As a presenter in the area of innovation, I often get asked about the “secret” of innovation, commonly phrased as requests for “tips or strategy”. Sadly, there are no silver bullets.
Instead, I usually deflect this comment by helping the audience understand innovators and innovation:
- an innovator is an advocate for the possible
- innovation is seeing the possible, and doing something about it
Scott Berkun has posted a well-thought (if a bit Santa-destroying-emperor-has-no-clothes style) article regarding the “secret of innovation secrets”. Similar to my belief, Scott mentions that it’s not simply enough to see possibility where connections haven’t been recognized before, you also need to be successful in DOING something about the new connections.
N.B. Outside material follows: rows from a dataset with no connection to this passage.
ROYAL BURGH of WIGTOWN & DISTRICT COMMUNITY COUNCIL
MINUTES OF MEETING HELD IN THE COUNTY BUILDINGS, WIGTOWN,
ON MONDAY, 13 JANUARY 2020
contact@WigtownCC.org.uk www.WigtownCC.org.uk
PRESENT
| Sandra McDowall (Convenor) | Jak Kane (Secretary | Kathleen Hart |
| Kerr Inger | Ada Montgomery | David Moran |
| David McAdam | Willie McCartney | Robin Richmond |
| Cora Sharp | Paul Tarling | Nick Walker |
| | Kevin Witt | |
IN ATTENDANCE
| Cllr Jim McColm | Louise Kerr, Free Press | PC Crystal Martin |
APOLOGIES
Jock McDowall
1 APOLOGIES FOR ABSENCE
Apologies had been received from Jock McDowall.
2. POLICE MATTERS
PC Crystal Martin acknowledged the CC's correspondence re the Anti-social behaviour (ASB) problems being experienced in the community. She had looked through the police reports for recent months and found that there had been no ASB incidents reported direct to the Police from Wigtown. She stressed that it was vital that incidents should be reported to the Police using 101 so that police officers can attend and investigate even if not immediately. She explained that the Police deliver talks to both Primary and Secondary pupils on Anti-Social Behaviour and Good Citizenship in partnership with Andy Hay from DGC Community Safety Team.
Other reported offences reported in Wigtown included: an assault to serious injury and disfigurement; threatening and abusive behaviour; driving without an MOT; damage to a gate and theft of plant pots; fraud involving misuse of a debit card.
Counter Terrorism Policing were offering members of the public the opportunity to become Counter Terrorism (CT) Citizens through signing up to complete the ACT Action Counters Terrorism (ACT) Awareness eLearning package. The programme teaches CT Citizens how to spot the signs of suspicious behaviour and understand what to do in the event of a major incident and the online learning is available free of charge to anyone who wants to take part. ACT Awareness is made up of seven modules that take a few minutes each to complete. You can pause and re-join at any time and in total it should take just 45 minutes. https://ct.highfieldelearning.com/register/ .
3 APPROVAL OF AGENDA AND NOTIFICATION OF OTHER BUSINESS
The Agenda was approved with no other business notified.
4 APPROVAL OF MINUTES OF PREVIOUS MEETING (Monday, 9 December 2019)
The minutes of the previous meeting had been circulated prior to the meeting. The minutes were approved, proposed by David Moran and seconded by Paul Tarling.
A section from his post: (edited, with emphasis added)
… the most misleading thing in much research on “how to innovate”, … is the focus on creativity as the bottleneck. Inquisitiveness, sparks of insight, and creative talent is the focus of much writing on innovation, [but] it’s far from the whole story. … ideas are cheap. … finding successful people who … are willing to do the legwork to convince others of the merits of something that doesn’t exist yet… , that’s the challenge.
If there’s any secret to be derived from Steve Jobs, Jeff Bezos, … [it] is the diversity of talents they had to posses, or acquire, to overcome the wide range of challenges in converting their ideas into successful businesses.
In this sense, an innovator is part scientist, technologist, part project manager, and part salesperson. If we were setting up a role-playing character, the best innovator would of course have +10 to intelligence and +10 dexterity, but also +10 to charisma and +10 to stamina.
Successful innovators successfully challenge the norm, and innovative companies repeatedly define new business opportunities by making happen what other companies don’t believe is possible. The work is what you have to do in-between your idea and reality. The real secret of innovation is how to find/attract/mold/educate individuals capable of that work. Is it possible? That remains to be seen.
What we do know to be possible is that companies can be taught (with the right executive support) to understand and support innovation so that it is successful. How do you do that? Well… that’s a secret.